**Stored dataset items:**
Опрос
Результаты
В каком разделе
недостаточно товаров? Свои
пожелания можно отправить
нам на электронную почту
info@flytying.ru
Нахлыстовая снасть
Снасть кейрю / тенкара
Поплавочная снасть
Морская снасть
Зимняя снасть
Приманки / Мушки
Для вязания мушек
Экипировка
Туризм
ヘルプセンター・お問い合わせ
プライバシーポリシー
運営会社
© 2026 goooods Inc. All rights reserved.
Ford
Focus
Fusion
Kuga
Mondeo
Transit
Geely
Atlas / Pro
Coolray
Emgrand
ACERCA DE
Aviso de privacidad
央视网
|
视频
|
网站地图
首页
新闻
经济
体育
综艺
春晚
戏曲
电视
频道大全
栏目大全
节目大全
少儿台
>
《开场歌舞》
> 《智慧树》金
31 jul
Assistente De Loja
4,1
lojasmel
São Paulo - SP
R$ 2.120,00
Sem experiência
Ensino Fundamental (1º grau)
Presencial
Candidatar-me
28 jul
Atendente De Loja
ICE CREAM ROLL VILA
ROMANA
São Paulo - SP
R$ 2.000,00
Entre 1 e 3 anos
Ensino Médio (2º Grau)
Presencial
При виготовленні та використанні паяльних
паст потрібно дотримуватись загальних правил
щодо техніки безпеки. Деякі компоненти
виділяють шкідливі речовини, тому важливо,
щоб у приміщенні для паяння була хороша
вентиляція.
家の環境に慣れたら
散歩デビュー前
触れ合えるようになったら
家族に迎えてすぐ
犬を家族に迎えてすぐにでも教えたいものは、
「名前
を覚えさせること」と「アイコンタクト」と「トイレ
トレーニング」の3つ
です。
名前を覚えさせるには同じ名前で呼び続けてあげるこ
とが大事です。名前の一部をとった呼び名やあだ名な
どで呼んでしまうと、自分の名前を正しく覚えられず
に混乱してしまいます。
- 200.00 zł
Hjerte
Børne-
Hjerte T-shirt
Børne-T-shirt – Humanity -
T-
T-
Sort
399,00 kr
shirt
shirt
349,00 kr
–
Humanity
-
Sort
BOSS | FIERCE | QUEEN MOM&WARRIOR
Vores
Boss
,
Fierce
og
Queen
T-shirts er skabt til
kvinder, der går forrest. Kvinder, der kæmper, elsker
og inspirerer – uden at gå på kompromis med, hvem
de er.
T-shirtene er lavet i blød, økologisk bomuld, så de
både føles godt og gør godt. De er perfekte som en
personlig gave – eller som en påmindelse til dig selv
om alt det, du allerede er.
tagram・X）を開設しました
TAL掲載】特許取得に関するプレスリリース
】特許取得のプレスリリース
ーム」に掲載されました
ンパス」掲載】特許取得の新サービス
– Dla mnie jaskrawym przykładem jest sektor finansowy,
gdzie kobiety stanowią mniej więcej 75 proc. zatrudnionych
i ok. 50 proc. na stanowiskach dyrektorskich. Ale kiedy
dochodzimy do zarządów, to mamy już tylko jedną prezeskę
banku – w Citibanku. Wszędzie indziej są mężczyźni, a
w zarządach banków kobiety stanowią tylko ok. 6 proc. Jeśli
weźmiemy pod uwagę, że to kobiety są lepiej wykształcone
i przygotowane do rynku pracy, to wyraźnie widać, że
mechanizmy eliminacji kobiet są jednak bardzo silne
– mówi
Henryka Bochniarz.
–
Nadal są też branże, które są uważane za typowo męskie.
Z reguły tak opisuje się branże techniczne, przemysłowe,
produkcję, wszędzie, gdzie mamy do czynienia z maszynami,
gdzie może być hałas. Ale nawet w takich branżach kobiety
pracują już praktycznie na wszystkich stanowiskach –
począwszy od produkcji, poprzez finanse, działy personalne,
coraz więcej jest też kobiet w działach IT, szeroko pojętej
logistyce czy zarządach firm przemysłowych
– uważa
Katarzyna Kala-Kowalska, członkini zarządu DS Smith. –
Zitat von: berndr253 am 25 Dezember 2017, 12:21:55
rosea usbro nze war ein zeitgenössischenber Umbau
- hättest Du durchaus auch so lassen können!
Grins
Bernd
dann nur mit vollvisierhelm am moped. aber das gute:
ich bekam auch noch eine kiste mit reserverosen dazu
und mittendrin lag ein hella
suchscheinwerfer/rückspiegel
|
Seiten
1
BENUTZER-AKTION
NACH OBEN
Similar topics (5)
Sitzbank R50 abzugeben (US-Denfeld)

**PROBLEM TO SOLVE:** In the records above, locate each line with the word "tylko". Copy all such lines.

**PROBLEM SOLUTION:**
dochodzimy do zarządów, to mamy już tylko jedną prezeskę
w zarządach banków kobiety stanowią tylko ok. 6 proc. Jeśli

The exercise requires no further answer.